Post by Blog Manager Robbi Hess
Because I have been a writer for close to two decades, I learned long ago that I needed to grow a thick skin and that I couldn’t sit around and wait for the Muse to inspire my words. When you work at a daily newspaper, inspiration and the Muse are not your friends, but a daily deadline and having three stories to churn out for each issue certainly motivates!
When I first started out, I held my breath every time an issue hit the newsstands because I was certain someone was going to call and take me to task for something. I read and re-read and then read again once the editor was done editing my articles. I didn’t want to have a mistake, a misplaced comma, a misspelled name or an incorrect date come back to bite me in the butt. Yes, I realize that newspapers post corrections on a daily basis, but I didn’t want one of my articles to be in that correction section.
I eventually moved on from the grind of the daily newspaper to the daunting task of owning my own magazine. With every issue I wondered, “Is it good enough?” “Have I given the subscribers their money’s worth?”
Enter blogging and its immediacy. Now I no longer have to wait to be called on the carpet if I make a typo or state an incorrect fact (which thankfully those occasions are rare), because a reader can comment within moments of my having made the post go live. AAAhhhh, what’s a blogger to do?
It seems that self doubt and self esteem go hand-in-hand for many pet bloggers. What can you do to let yourself know that you’re good enough — in fact, you’re fabulous! — when it comes to your pet blogging? Here are some tips for self esteem and the pet blogger:
- Be kind to other pet bloggers. Before you fire off a, “this post was horrid and you’re a rotten person” comments, stop and think if that is really the way to handle it. If you’re a writer chances are you’ve been involved in writing groups at some point and if you were in a good one you were likely confronted with a “compliment sandwich” if the group critiqued your work. A compliment sandwich is one that sounds like, “I really liked the theme of the story, but I thought the characters truly didn’t seem to fit the scenario, but I think you’ve got a solid idea here.” See — a compliment, a criticism, and a compliment. Truly, is it necessary to lambaste someone publicly? Think about how you’d feel if you received a comment like the one you’re considering leaving and perhaps tone it down a bit.
- The best person to compare yourself with is… yourself! While you may want to emulate the success of a pet blogger you admire, if you spend your waking hours thinking, “I’ll never be as good as, as prolific as, as popular as XYZ blogger” then chances are you won’t. It’s a self fulfilling prophecy. I suggest you strive to compete with yourself. Make today’s post better than yesterdays. Work on growing today’s social media numbers up from yesterday’s. It’s great to have a goal to become as popular as XYZ blogger, but don’t do it at the cost of your own self worth. Your writing and your pet blog are unique and that is what sets you apart!

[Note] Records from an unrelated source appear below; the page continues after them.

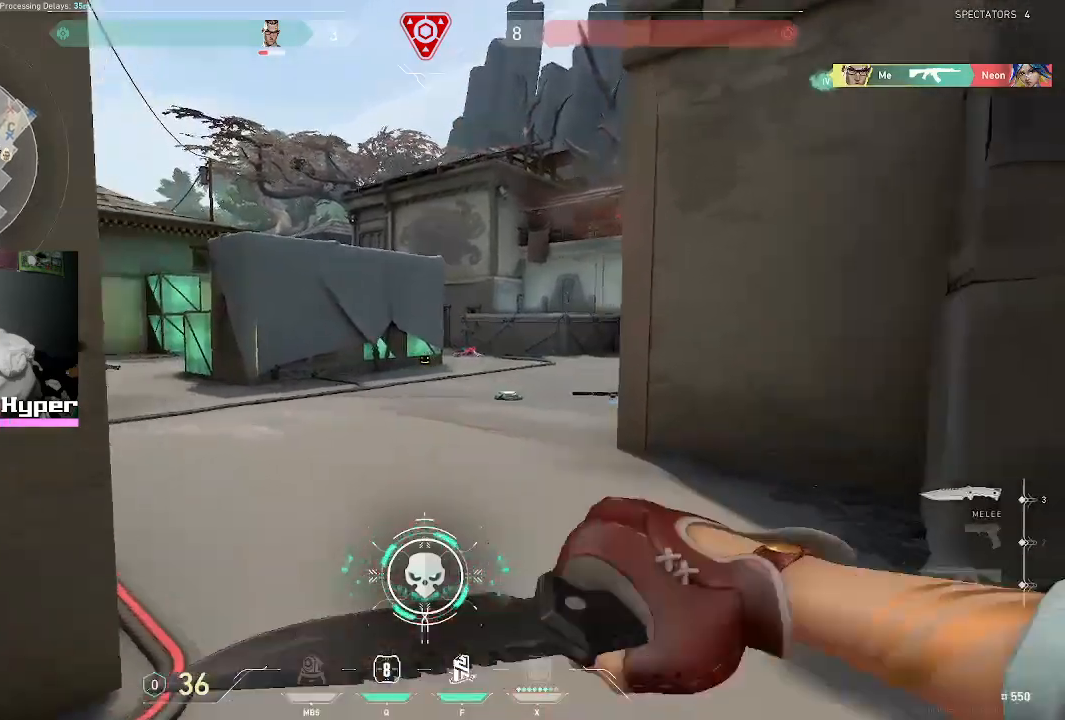
{"keys": ["w"], "mouse": [], "events": []}
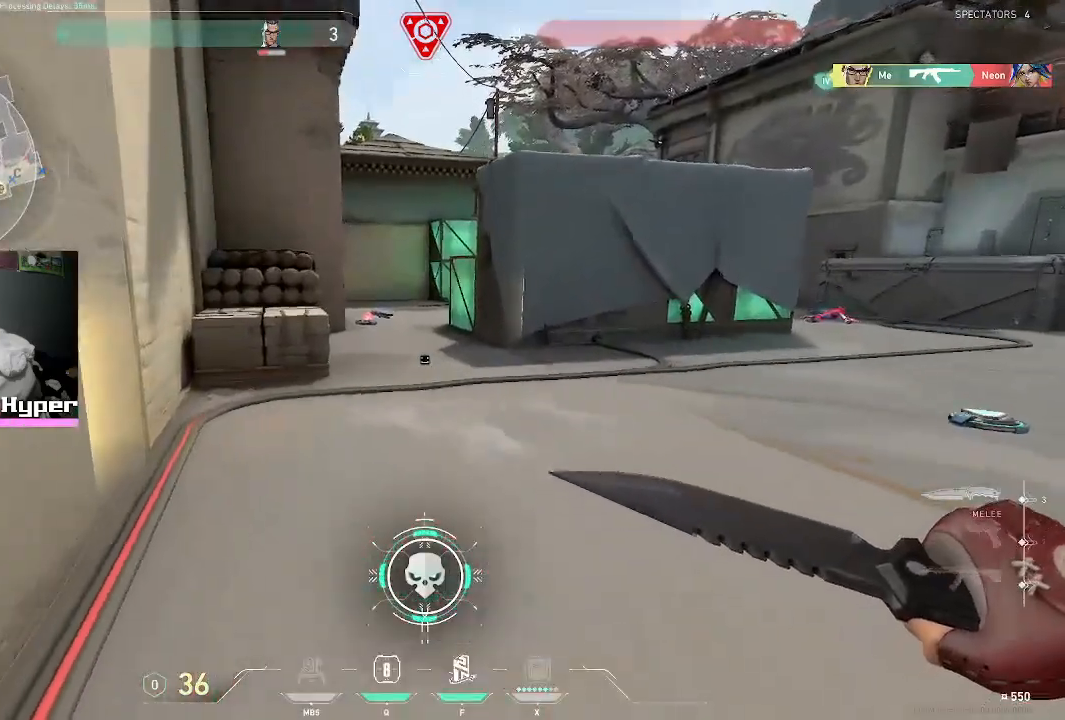
{"keys": ["w"], "mouse": [], "events": []}
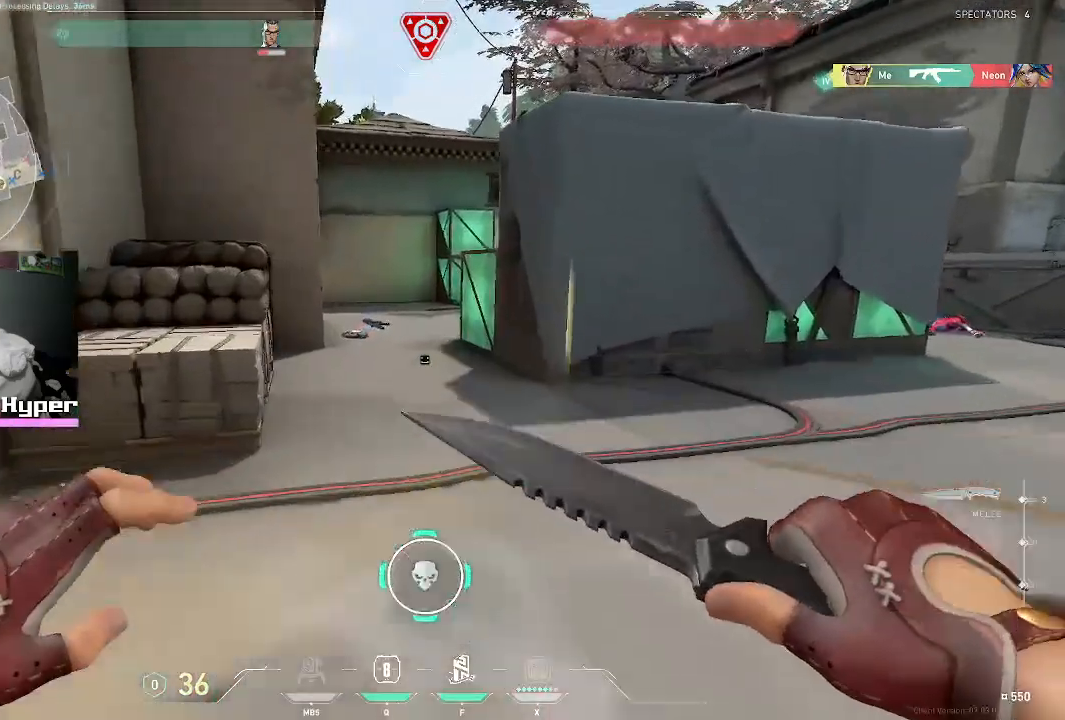
{"keys": ["tab", "w"], "mouse": [], "events": [[67, "tab", "down"]]}
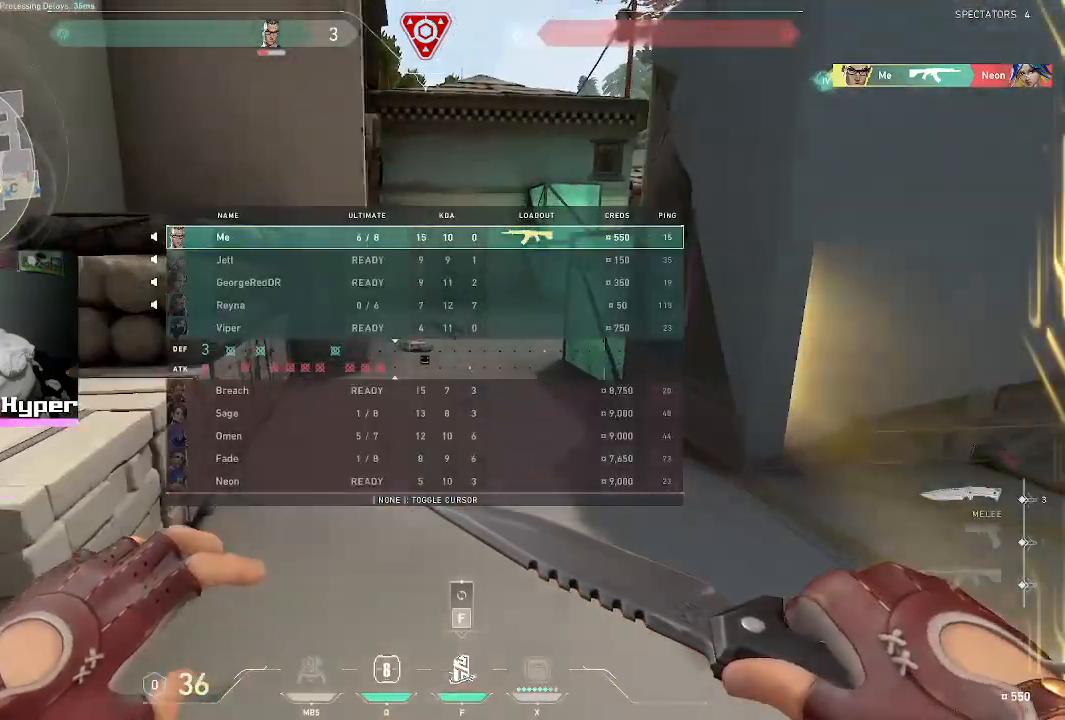
{"keys": ["w"], "mouse": [], "events": [[183, "tab", "up"]]}
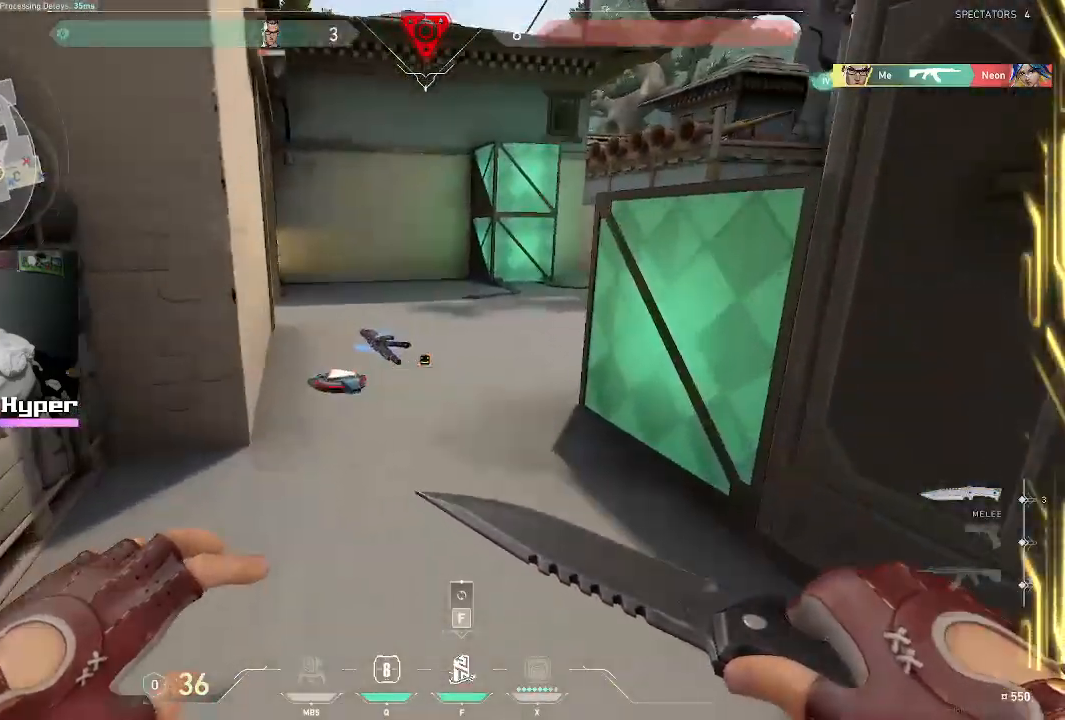
{"keys": ["w"], "mouse": [], "events": [[133, "a", "down"], [283, "a", "up"]]}
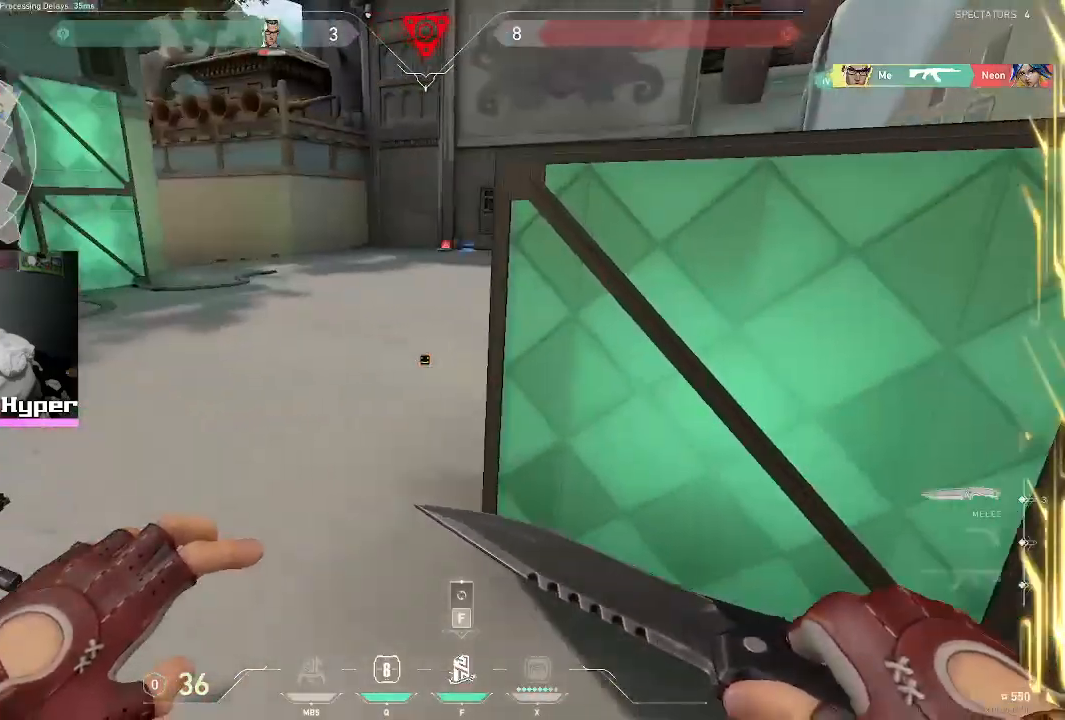
{"keys": ["w"], "mouse": [], "events": [[250, "a", "down"], [433, "a", "up"]]}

- Perfect is great, but perhaps not the be-all and end-all. If I waited for my every thought, my every post to be PERFECT, chances are I wouldn’t write a word. I want my posts to be error free and to give the reader something to think about or perhaps an action plan to implement, but perfect… I can only hope. If you’re worried about not being perfect, then find someone you trust who can edit your posts before they go live; that may enhance your feeling of “this is a great post!”
- You made a mistake… now what? As I have learned, I am not the center of the universe! Truly? If someone comes to a post I’ve written and takes me to task, yes it will sting and if it’s really a bad comment I may consider throwing in the blogging towel. I admit to giving into bouts of, “I’m never gonna write again!” but the thought passes and I am back at the keyboard. I made a mistake. Yeah, it sucks. It’s what you do afterwards that sets the tone. Correct the error. There. Done. It’s easier to correct an error on the internet than it is in a newspaper article — believe me on that one.
- Building your own self esteem is necessary for good mental health. If you learn to let small mistakes roll off your shoulders you will stop making mountains out of molehills and that could potentially reduce your stress. You will feel less of the “weight of the world” on your shoulders. If you build up your self esteem you will be less likely to resort to self-sabotage (that goes back to the, I will never be as good as XYZ blogger). The higher your self esteem grows, the better able you will be to accept that you may not be perfect, but you’re “good enough.” You’ll be happier and isn’t that an ideal life goal!?
Do you suffer pet blogger self esteem issues? What do you do to overcome self doubt?